About Luis
I am Luis A. Briceno-Mena, a researcher working at the intersection of materials science, process systems engineering, and artificial intelligence. My work focuses on developing physics-informed AI methods that combine scientific principles with data-driven modeling to accelerate the design and manufacturing of advanced materials. I am particularly interested in computational frameworks that link high fidelity simulations, process data, and machine learning to create predictive and interpretable models for polymers, formulated products, and sustainable manufacturing systems. I am also interested in how multimodal learning and physics-aware representations can guide materials discovery and ensure reliable, scalable production.
Areas of interest
- Physics-Informed Artificial Intelligence – Developing AI and machine learning models that embed physical and chemical principles to ensure interpretability, feasibility, and safe extrapolation in materials and process modeling.

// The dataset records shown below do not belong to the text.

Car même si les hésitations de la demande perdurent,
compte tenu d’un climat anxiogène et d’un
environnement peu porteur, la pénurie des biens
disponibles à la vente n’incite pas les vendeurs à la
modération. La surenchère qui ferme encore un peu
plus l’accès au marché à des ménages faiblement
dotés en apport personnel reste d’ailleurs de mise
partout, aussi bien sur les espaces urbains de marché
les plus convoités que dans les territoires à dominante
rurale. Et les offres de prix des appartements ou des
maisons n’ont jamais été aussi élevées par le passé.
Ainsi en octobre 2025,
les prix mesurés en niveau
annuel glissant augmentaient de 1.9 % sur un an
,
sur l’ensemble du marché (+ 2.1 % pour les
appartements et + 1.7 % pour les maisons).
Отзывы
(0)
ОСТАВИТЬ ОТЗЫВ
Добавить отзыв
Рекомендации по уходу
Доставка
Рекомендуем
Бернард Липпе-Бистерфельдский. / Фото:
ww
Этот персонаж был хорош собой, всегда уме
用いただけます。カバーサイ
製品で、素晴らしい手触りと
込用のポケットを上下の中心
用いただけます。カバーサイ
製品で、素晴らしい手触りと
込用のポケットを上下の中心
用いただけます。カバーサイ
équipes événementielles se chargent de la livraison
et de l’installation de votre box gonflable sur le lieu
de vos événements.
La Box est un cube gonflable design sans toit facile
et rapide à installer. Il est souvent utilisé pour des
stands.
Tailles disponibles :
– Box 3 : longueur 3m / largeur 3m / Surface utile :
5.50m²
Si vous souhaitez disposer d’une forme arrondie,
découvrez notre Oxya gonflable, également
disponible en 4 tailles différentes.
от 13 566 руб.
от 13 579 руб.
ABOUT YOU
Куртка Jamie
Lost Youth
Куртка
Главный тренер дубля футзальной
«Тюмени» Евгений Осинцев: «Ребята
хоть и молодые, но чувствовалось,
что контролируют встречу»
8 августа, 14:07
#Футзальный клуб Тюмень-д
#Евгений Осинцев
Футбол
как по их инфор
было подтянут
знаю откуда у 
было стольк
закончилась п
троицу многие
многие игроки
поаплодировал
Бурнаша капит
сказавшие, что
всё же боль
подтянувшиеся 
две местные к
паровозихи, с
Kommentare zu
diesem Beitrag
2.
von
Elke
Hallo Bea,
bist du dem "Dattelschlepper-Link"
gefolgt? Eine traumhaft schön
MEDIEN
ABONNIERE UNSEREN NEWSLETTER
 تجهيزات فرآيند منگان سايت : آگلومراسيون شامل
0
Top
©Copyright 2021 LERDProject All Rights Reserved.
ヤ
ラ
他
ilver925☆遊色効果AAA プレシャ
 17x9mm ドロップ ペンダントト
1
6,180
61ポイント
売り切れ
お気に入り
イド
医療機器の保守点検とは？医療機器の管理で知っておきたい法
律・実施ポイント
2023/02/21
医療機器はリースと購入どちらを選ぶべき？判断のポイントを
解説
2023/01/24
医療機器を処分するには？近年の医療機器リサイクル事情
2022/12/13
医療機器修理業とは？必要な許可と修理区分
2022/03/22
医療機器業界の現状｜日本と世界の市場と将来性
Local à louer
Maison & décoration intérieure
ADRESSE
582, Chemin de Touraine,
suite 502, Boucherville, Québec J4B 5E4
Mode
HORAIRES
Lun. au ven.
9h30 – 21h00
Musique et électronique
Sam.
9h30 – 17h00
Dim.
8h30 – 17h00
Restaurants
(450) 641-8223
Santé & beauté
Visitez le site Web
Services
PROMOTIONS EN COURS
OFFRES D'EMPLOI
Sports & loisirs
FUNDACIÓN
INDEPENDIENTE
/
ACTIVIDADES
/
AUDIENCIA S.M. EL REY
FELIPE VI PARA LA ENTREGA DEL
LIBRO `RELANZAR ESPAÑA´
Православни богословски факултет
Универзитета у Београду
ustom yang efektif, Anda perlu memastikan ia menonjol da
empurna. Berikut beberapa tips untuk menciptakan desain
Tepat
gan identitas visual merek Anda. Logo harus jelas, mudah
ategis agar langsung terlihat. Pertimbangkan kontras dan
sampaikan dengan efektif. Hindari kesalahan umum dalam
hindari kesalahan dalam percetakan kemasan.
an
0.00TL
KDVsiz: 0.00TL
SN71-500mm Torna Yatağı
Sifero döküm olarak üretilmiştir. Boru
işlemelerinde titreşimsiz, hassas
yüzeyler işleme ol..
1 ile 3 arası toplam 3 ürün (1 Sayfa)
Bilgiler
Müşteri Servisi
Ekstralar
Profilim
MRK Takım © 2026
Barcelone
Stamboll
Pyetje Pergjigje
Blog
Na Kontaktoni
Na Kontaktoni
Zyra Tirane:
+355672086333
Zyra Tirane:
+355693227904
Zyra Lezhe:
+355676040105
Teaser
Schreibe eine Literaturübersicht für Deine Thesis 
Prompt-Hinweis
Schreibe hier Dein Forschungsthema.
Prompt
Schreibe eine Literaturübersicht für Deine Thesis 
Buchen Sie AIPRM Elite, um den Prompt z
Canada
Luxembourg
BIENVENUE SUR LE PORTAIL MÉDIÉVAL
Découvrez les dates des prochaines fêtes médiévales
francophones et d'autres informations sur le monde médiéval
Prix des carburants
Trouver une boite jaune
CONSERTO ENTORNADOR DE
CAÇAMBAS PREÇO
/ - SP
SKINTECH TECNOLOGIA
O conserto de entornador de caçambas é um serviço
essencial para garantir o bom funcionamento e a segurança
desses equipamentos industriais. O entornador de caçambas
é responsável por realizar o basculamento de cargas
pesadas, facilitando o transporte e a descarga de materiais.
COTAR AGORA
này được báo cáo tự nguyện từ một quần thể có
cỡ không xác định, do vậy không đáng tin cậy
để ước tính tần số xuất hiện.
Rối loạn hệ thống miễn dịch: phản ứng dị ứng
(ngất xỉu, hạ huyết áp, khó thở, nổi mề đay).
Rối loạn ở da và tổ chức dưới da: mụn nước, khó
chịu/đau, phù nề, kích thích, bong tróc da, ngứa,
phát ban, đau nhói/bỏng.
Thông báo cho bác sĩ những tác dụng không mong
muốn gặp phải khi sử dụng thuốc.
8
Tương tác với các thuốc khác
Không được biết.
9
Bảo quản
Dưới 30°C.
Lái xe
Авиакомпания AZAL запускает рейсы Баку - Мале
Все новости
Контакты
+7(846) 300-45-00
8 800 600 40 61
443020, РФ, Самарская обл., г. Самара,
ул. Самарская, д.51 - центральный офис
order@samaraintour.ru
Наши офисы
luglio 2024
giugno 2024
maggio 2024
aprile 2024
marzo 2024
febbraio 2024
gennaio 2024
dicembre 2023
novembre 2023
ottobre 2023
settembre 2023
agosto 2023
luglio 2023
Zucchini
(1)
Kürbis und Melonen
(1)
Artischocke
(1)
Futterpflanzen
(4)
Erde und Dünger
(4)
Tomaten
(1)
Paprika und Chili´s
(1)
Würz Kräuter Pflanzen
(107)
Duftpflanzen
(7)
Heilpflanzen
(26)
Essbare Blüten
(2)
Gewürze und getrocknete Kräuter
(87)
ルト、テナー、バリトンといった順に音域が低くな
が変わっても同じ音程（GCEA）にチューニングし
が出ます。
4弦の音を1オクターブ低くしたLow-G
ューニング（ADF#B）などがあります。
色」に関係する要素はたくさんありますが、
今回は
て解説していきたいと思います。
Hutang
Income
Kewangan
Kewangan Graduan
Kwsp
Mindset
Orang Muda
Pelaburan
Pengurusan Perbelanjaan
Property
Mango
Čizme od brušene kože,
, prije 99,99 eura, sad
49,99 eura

- Multiscale Simulation – Integrating high fidelity simulatoins and plant-scale process data into unified frameworks for predictive design and optimization of materials and manufacturing systems.
- Data Representations and Multimodal Learning – Creating computational representations that capture the complexity of polymers and formulated products through graphs, signals, and images to enable data fusion and discovery.
- Sustainable and Intelligent Manufacturing – Applying AI-driven process systems engineering to enhance energy efficiency, circularity, and resilience in industrial manufacturing and materials production.